As you formulate your selling strategies for the future, and sales training becomes part of that, you should look at how to deliver training so it has maximum value.
Here are some trends:
1 A lot more process work. A lot less technique work. Not saying you shouldn’t have the basic sales skills (which so few really have), but I’m seeing it become a “process world.” Get the sales process right–and make sure it’s right for the prospect–and results will flow. Most sales companies have no coherent, useful, meaningful sales process. Get one–or hire someone to help you design one.
2 More frequent training touches. The idea of having your sales team together once a year for training is absurd. The market changes daily–and the sales team that is on top of those changes–and sharing best practices, is the one that is leading.

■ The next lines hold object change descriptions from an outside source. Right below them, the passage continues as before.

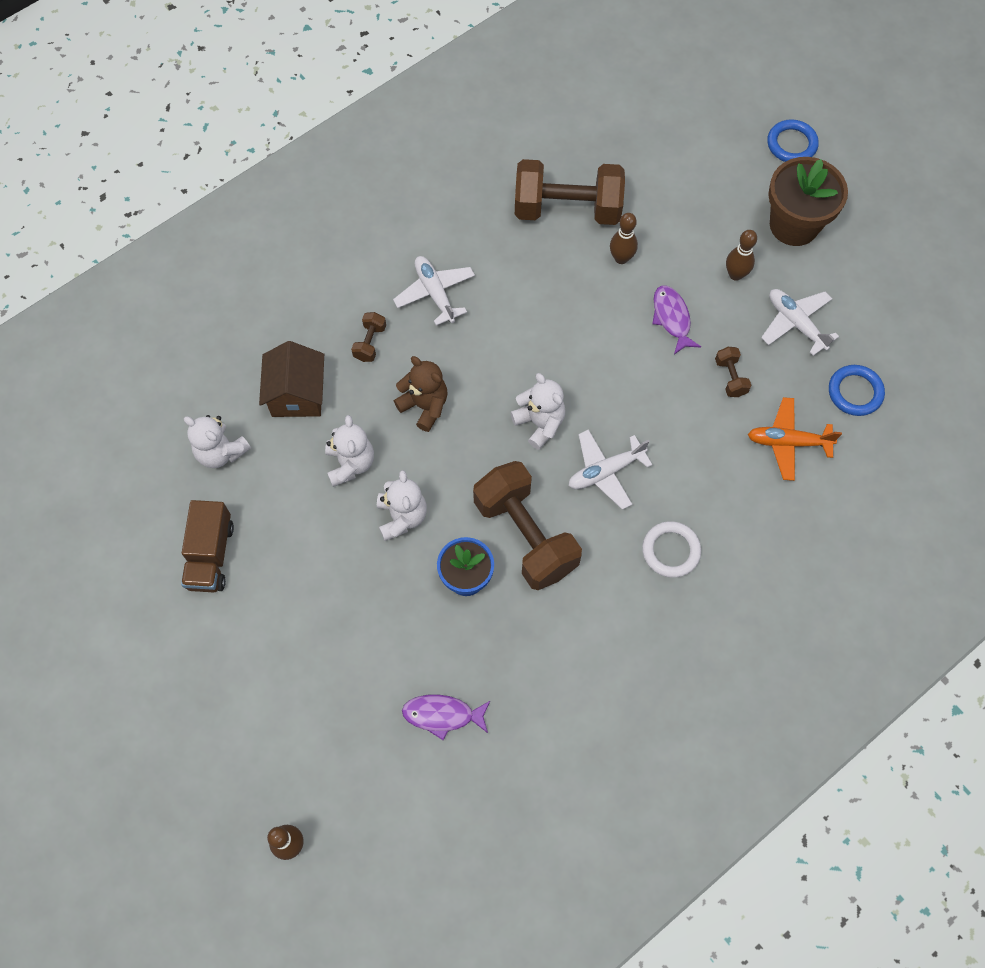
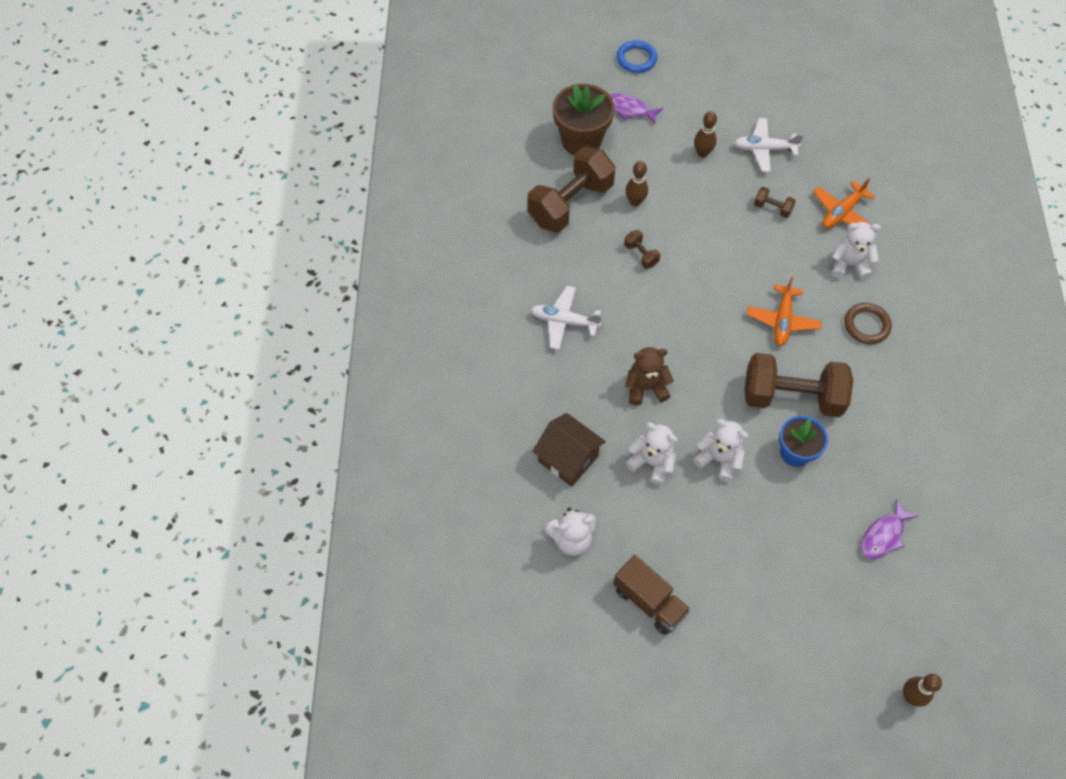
camera: 50 degrees left, 5 degrees down
brown dumbbell [351,312,386,362] -> brown dumbbell moved to [624,230,660,268]
white teddy bear [510,373,566,450] -> white teddy bear moved to [832,222,881,280]
white plane [569,429,653,510] -> orange plane [747,276,822,346]
white ring [642,521,701,578] -> brown ring [845,303,892,344]
purple fish [652,285,701,354] -> purple fish moved to [609,93,663,124]
brown flower pot [768,157,848,246] -> brown flower pot moved to [553,84,615,155]
blue ring [829,365,885,416] -> none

3 Better diagnostics before you train. If you’re going to hire a professional training company, make sure they / you diagnose what the REAL ISSUES are. This requires conversations with management, with sales team members and with others who observe market problems. If the training company wants to charge you for this, pay it. It may be $10,000 – $50,000. But it’s worth it so you make sure you get return on your investment. (HINT: Diagnose the real problems, be they fear, doubt, disbelief in product, self image. You can’t change behavior unless you’re working on the real problem. Few do.)
4 More soulful approach. We call it “soulful” but you may refer to it differently. This has to do with training the heart and mind, and letting the words follow. Gone in the future will be the “company script” where the company trains it’s sales force to “say this.” We have a concept we call HIGH INTENT, which is rewiring the sales mind to think differently about the sales process–and be there to help the customer identify and solve problems. If you operate from a place of HIGH INTENT, you control the process. Tomorrow’s sales training will be about changing the thinking of the sales professional–not just changing what they say.
5 Remote Learning. Get used to it. If you have a remote sales force that comes together infrequently, then look at podcasting, teleconferencing, or video blogging to train your people. People want training. The Generation Y’ers need it and value it. But they won’t be happy sitting in a training room for 14 hours at home office. You can’t use the excuse anymore that your sales people are “all spread out.”
6 Clarity of Value. Most sales teams are pathetic at expressing the value of their company. I had a call yesterday from a bank– a well known bank. They were introducing a Payroll Product. Her pitch? “We wanted to let you know our product is cheaper than Paychex–by as much as 30%.” Someone in that bank’s corporate office would stick a pine cone up their nose if they knew that was the sales person’s pitch. That is a result of a miserable training job of helping the seller see the true value to their offer. Result. I don’t buy. And she destroys a little of the brand that they’ve spent millions building.
7 Management Coaching. In all of our training, the managers get coaching as well. This is the future. The manager must believe in, and know how to reinforce the training. The manager should always be one or two weeks ahead of his/her staff when it comes to the content to be trained. If you’re a manager and don’t believe in the training your team is getting, then say so. Because if you aren’t reinforcing it–or think you’re above it–then you’re wasting money.
There is a higher need today to train your sales team than ever. The internet, globalization, and a confused, time-constrained buyer are just a few reasons that your sales team, in order to be high performing, must be well trained.
Their remoteness should never be a reason not to develop them.